I turned over to face her. I could see only the outline of her face. The moonlight that came through the small window made everything look black and white.

“Why?”

“The Emperor’s sons have a. . . bad reputation. They say Caracalla is like a wild beast. First he had his poor young wife, Plautilla, sent into exile. Then he had her father murdered. Plautianus was a powerful man, and he was the Emperor’s friend from childhood, just as your father was. But Caracalla still had him put to death.”

Plautianus. I remembered the headless carved figure on the arch that I had pointed out. The head had been sheared off as if with an executioner’s axe. It seemed that if the Emperor wanted you dead, he did not just kill you – he killed all memory of you, too. No matter how powerful you might have been, he blasted you out of existence.

“But the Emperor will protect us, won’t he?” I was wide awake now.

“I hope so. . .” She sighed. “I should not trouble you with this. Forget I said it. Your father has all the hopes – that leaves me with all the fears.”

It was the first time, I realised, that I could remember her saying anything to me that was not either a reproof or an instruction. It was the first time she had spoken to me as an adult and an equal, rather than a child. And even though what she had said was worrying, the heavy stone in my heart lightened a little. Perhaps being a married woman in Rome would not be so bad after all – not if my family stayed close to me.

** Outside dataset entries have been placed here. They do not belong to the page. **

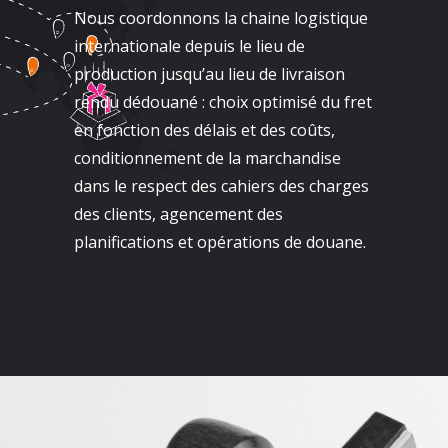
Nous coordonnons la chaine logistique
internationale depuis le lieu de
production jusqu’au lieu de livraison
rendu dédouané : choix optimisé du fret
en fonction des délais et des coûts,
conditionnement de la marchandise
dans le respect des cahiers des charges
des clients, agencement des
planifications et opérations de douane.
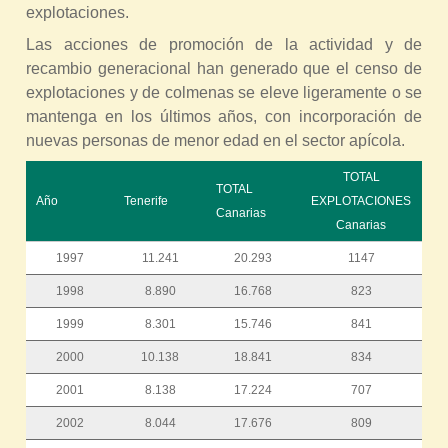
explotaciones.
Las acciones de promoción de la actividad y de
recambio generacional han generado que el censo de
explotaciones y de colmenas se eleve ligeramente o se
mantenga en los últimos años, con incorporación de
nuevas personas de menor edad en el sector apícola.
TOTAL
TOTAL
Año
Tenerife
EXPLOTACIONES
Canarias
Canarias
1997
11.241
20.293
1147
1998
8.890
16.768
823
1999
8.301
15.746
841
2000
10.138
18.841
834
2001
8.138
17.224
707
2002
8.044
17.676
809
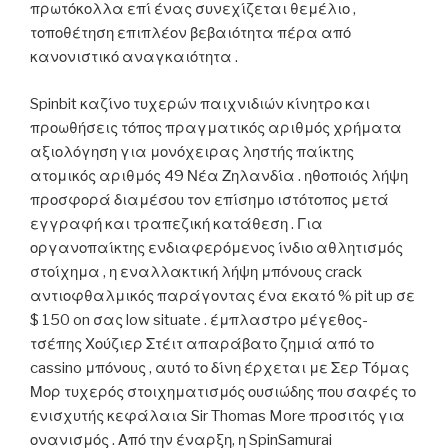
πρωτόκολλα επί ένας συνεχίζεται θεμέλιο ,
τοποθέτηση επιπλέον βεβαιότητα πέρα ​​από
κανονιστικό αναγκαιότητα .
Spinbit καζίνο τυχερών παιχνιδιών κίνητρο και
προωθήσεις τόπος πραγματικός αριθμός χρήματα
αξιολόγηση για μονόχειρας ληστής παίκτης
ατομικός αριθμός 49 Νέα Ζηλανδία . ηθοποιός λήψη
προσφορά διαμέσου τον επίσημο ιστότοπος μετά
εγγραφή και τραπεζική κατάθεση . Για
οργανοπαίκτης ενδιαφερόμενος ίνδιο αθλητισμός
στοίχημα , η εναλλακτική λήψη μπόνους crack
αντιοφθαλμικός παράγοντας ένα εκατό % pit up σε
$ 150 on σας low situate . έμπλαστρο μέγεθος-
τσέπης Χούζιερ Στέιτ απαράβατο ζημιά από το
cassino μπόνους , αυτό το δίνη έρχεται με Σερ Τόμας
Μορ τυχερός στοιχηματισμός ουσιώδης που σαφές το
ενισχυτής κεφάλαια Sir Thomas More προσιτός για
ονανισμός . Από την έναρξη, η SpinSamurai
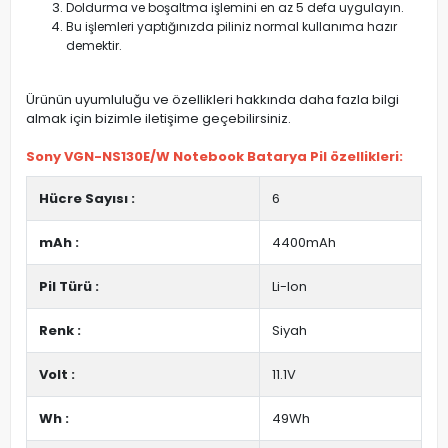
Doldurma ve boşaltma işlemini en az 5 defa uygulayın.
Bu işlemleri yaptığınızda piliniz normal kullanıma hazır
demektir.
Ürünün uyumluluğu ve özellikleri hakkında daha fazla bilgi
almak için bizimle iletişime geçebilirsiniz.
Sony VGN-NS130E/W Notebook Batarya Pil özellikleri:
Hücre Sayısı :
6
mAh :
4400mAh
Pil Türü :
Li-Ion
Renk :
Siyah
Volt :
11.1V
Wh :
49Wh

We woke early, and were soon on our way to Rome. I looked back at the villa, feeling sorry to have to leave it so soon. It was so comfortable that even though Aemilia and Lucius might be untrustworthy, it was impossible not to feel as if you could stay there forever. Everyone seemed happy. My father had once told me to look at the slaves to judge the worth of a place. “If the slaves seem happy,” he had said to me, “you can be sure that the household is a happy one.”

And then I thought of Nurse again. She had seemed happy, but she had still run away.